Sintomas de uma moléstia

Ela é única, mas, conforme as circunstâncias, sua maneira de agir pode variar de forma e intensidade. E todas as suas facetas fazem sofrer, umas muito mais, outras pouco menos. Algumas, acreditem, são até letais. Não é exagero. Quem pensa que essa coisa não mata, se engana, mata, sim. Ela age sorrateira, silenciosa, e aos poucos vai ocupando espaços cruciais. A depender do tempo, das razões e do significado do ser ausente, pode até levar suas vítimas ao esquife.

A dor provocada por ela é do tipo metálica, pontiaguda, e nasce quase sempre da ausência física de alguém que amamos muito. Por isso que ela, convencida do seu poder de fogo, se julga o mais fiel ‘termômetro do amor’.
──────────────────────────────
• **Instruções da tarefa**
Prossiga, por favor, com o texto sobre os sintomas de uma moléstia a partir do ponto em que ele termina. As linhas são um material à parte, sem ligação com o texto.
──────────────────────────────
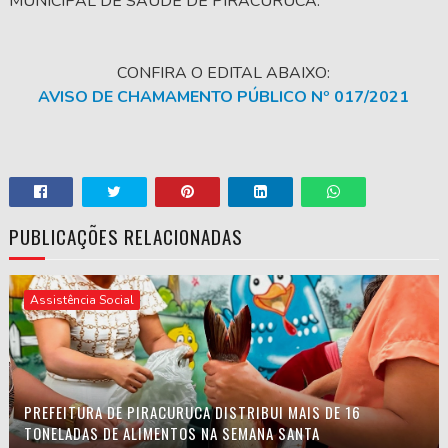
MUNICIPAL DE SÁUDE DE PIRACURUCA.
CONFIRA O EDITAL ABAIXO:
AVISO DE CHAMAMENTO PÚBLICO Nº 017/2021
PUBLICAÇÕES RELACIONADAS
Assistência Social
PREFEITURA DE PIRACURUCA DISTRIBUI MAIS DE 16
TONELADAS DE ALIMENTOS NA SEMANA SANTA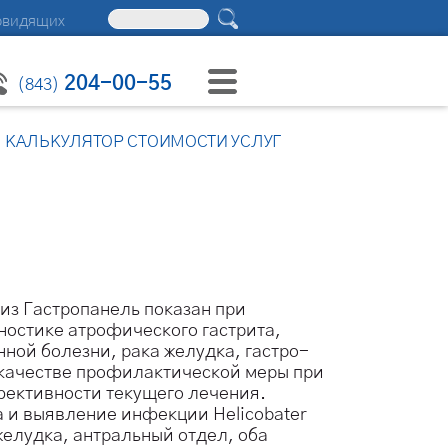
овидящих
204-00-55
(843)
КАЛЬКУЛЯТОР СТОИМОСТИ УСЛУГ
из Гастропанель показан при
ностике атрофического гастрита,
нной болезни, рака желудка, гастро-
 качестве профилактической меры при
фективности текущего лечения.
 и выявление инфекции Helicobater
желудка, антральный отдел, оба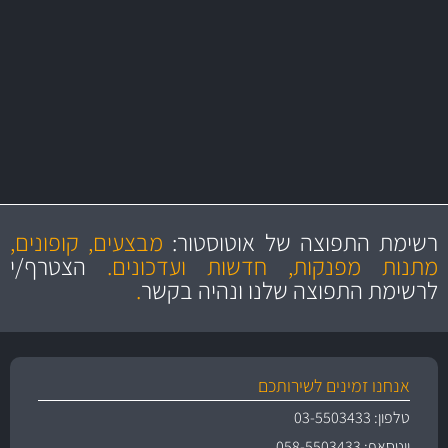
משלוחים
יותר מ- 500 מסנני שמן, אוויר, דלק וקבינה
מחלקת המסננים שלנו עשירה וכוללת מסננים מקוריים ומסננים של MANN
ו- MAHLE גרמניה
מקצועיות
מחירים
הוגנים
ושירות מצויין
רשימת התפוצה של אוטוסטור:
מבצעים, קופונים,
והיצע מוצרים איכותי
מתנות מפנקות, חדשות ועדכונים.
הצטרף/י
לרשימת התפוצה שלנו ונהיה בקשר
.
אנחנו זמינים לשירותכם
טלפון: 03-5503433
ווטסאפ: 058-5503433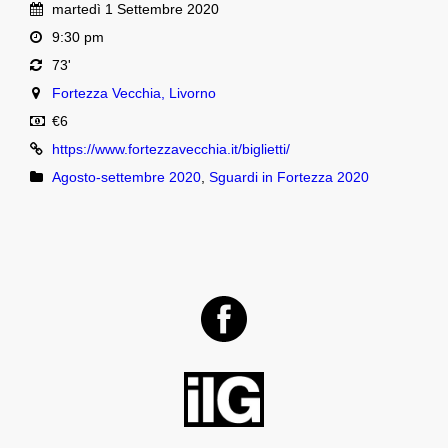
martedì 1 Settembre 2020
9:30 pm
73'
Fortezza Vecchia, Livorno
€6
https://www.fortezzavecchia.it/biglietti/
Agosto-settembre 2020
,
Sguardi in Fortezza 2020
──────────────────────────────
• **Resposta do exercício**
O modus operandi dessa vetusta senhora, eternamente jurada de morte, é sempre o mesmo. Inicialmente o nome e a imagem da pessoa ausente não saem da nossa cabeça nem com reza braba, comprometendo o surgimento de novas ideias e inspirações e tornando os nossos dias rigorosamente idênticos, sem uma gota de emoção. Depois, o coração se perde em batidas débeis e descompassadas, negligenciando uma das suas mais nobres funções: bater efusivamente diante de alguém que mereça nossa especial atenção, ou por algum acontecimento importante.

Ela é astuciosa e se alimenta da renitência das nossas recordações. E essas recordações às vezes são tão reais e intensas que provocam todo tipo de estrago: o ar que respiramos torna-se rarefeito, causando-nos uma sensação de fadiga; o alimento fica insosso e nauseante; e o sono, que desolado observa a insubordinação das pálpebras, suas antigas aliadas, agora adquire cacoetes de penitência.

Por fim, aquele velho sorriso de varejo, nosso acetilsalicílico in natura, indispensável para o enfrentamento das dores de cabeça do dia a dia, de tão raro já não vê motivos para se expor. A partir daí a alegria, sem ter a quem apelar e sem forças para resistir abandona seu posto. Ato contínuo, a tristeza, sempre oportunista, finca bandeira e se instala em nosso peito.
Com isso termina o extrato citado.